*WHAT TO WORK ON*:
For the listing below, the answer is an exact retyping of the lines from the one with "mixing bowl: present" through the one with "calendar: present [35,116,74,167]", both included, without pictures.

*EXTRACTED ENTRIES*:
────

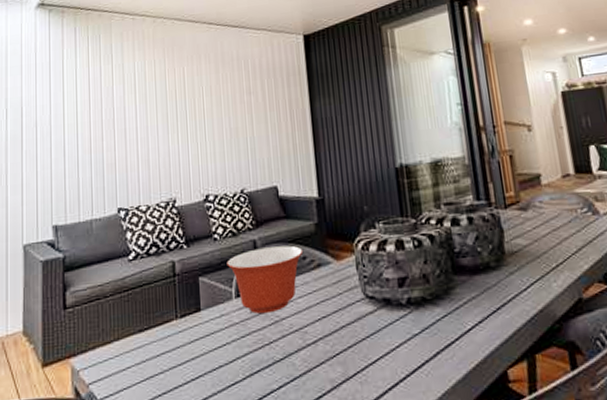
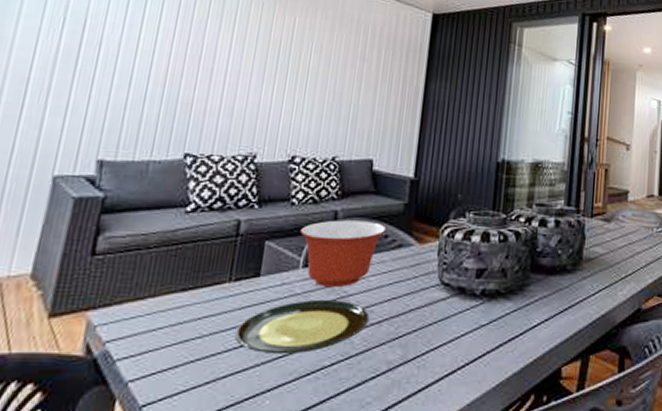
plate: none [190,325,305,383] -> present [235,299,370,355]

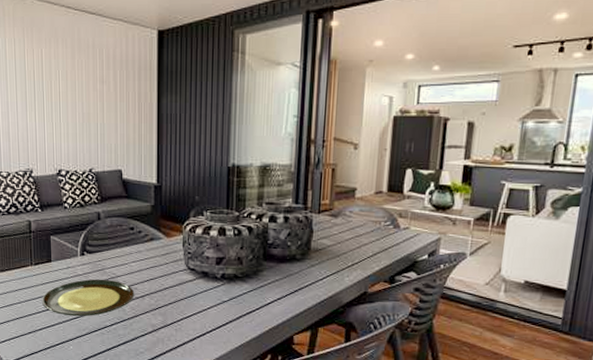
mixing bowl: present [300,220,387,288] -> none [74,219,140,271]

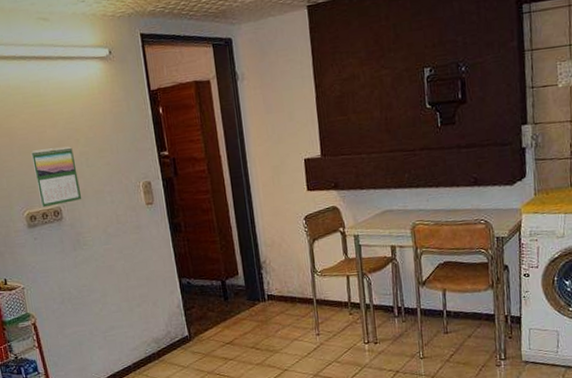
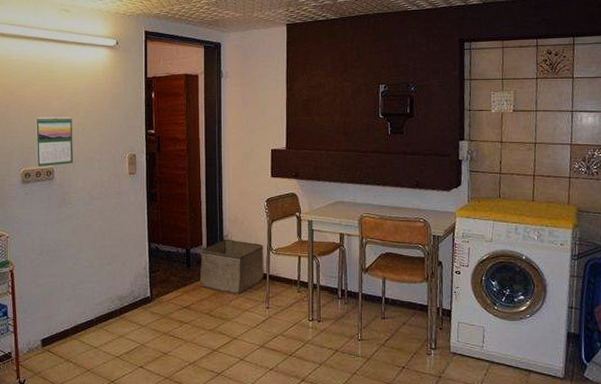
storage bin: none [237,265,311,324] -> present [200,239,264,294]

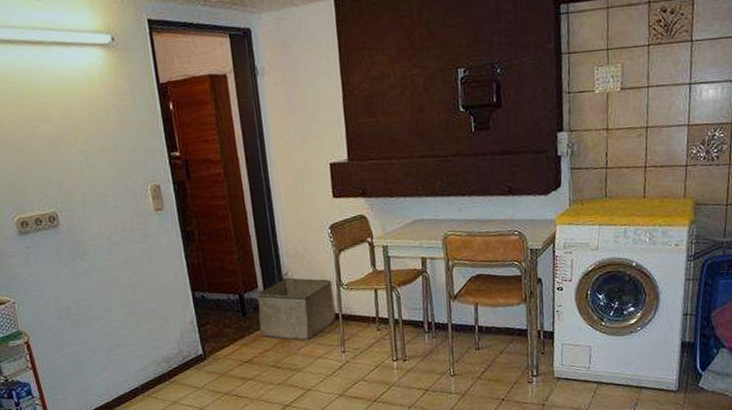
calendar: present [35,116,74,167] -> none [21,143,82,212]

────

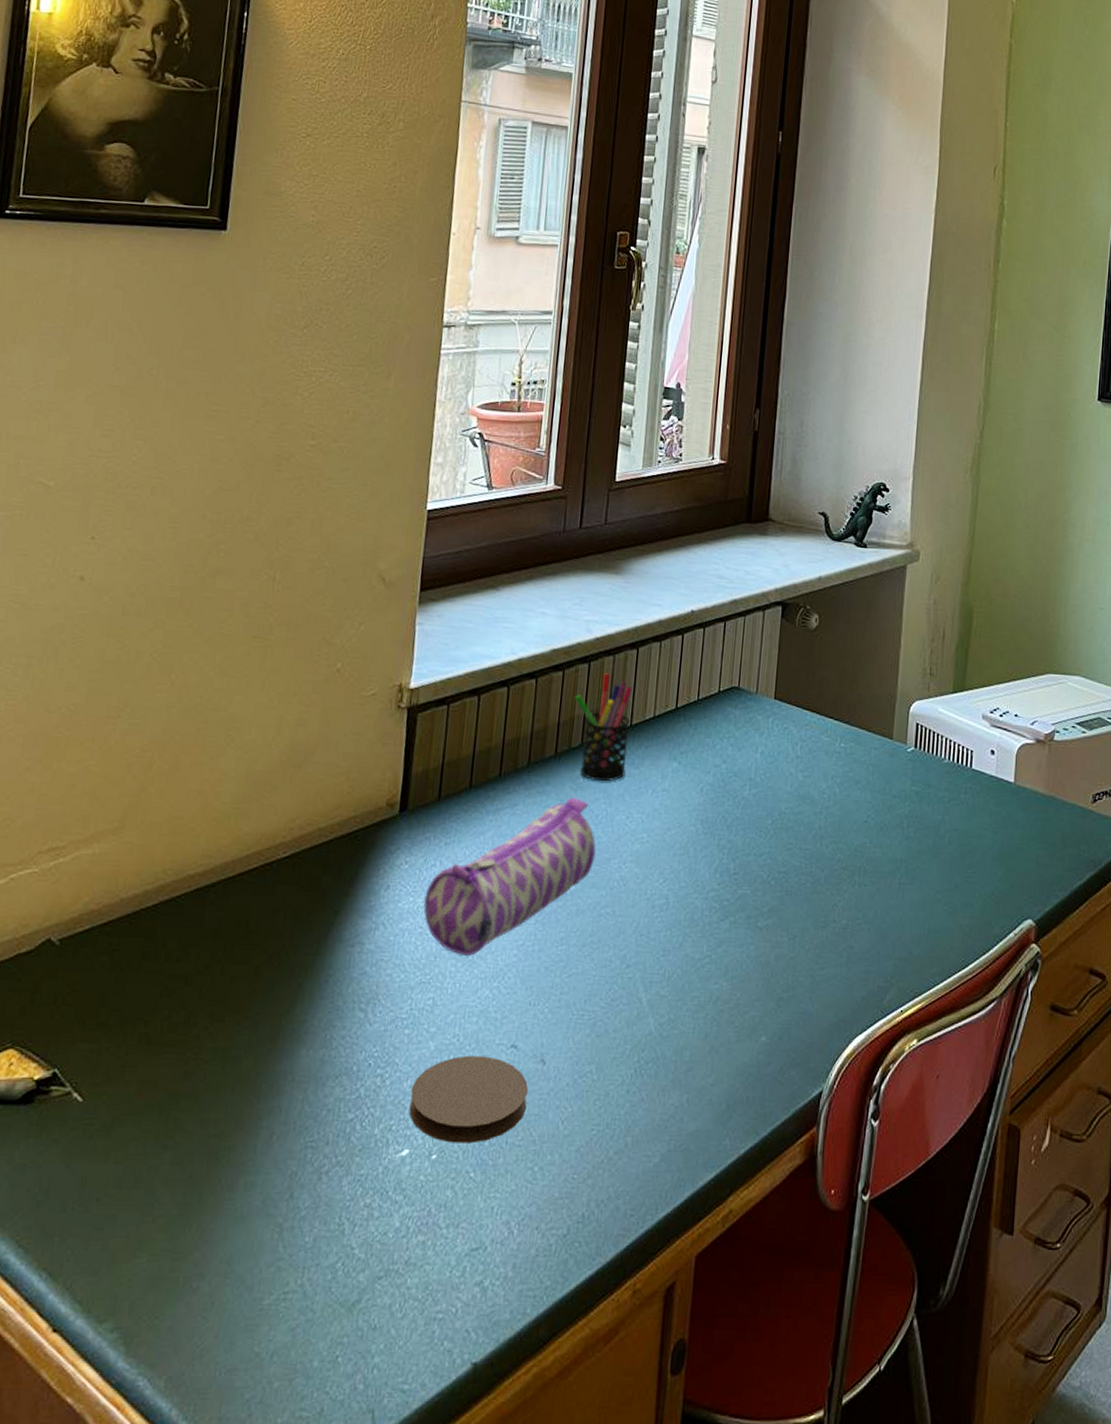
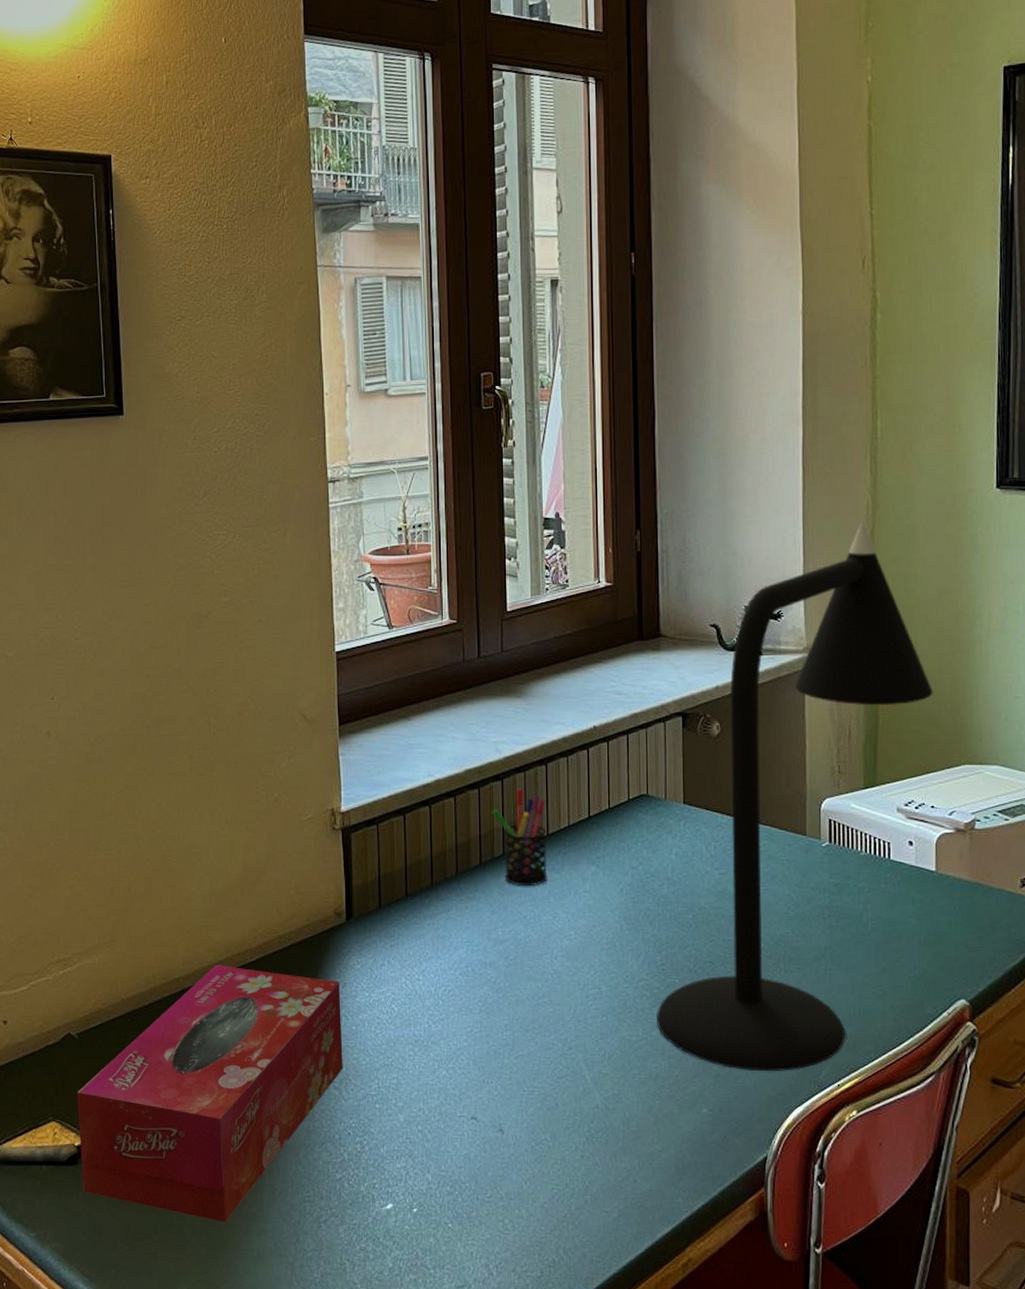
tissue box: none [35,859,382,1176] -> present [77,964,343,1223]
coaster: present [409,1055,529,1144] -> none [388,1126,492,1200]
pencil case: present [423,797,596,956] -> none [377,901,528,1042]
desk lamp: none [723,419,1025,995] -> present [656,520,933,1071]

────

*THE ANSWER*:
mixing bowl: present [300,220,387,288] -> none [74,219,140,271]

storage bin: none [237,265,311,324] -> present [200,239,264,294]

calendar: present [35,116,74,167] -> none [21,143,82,212]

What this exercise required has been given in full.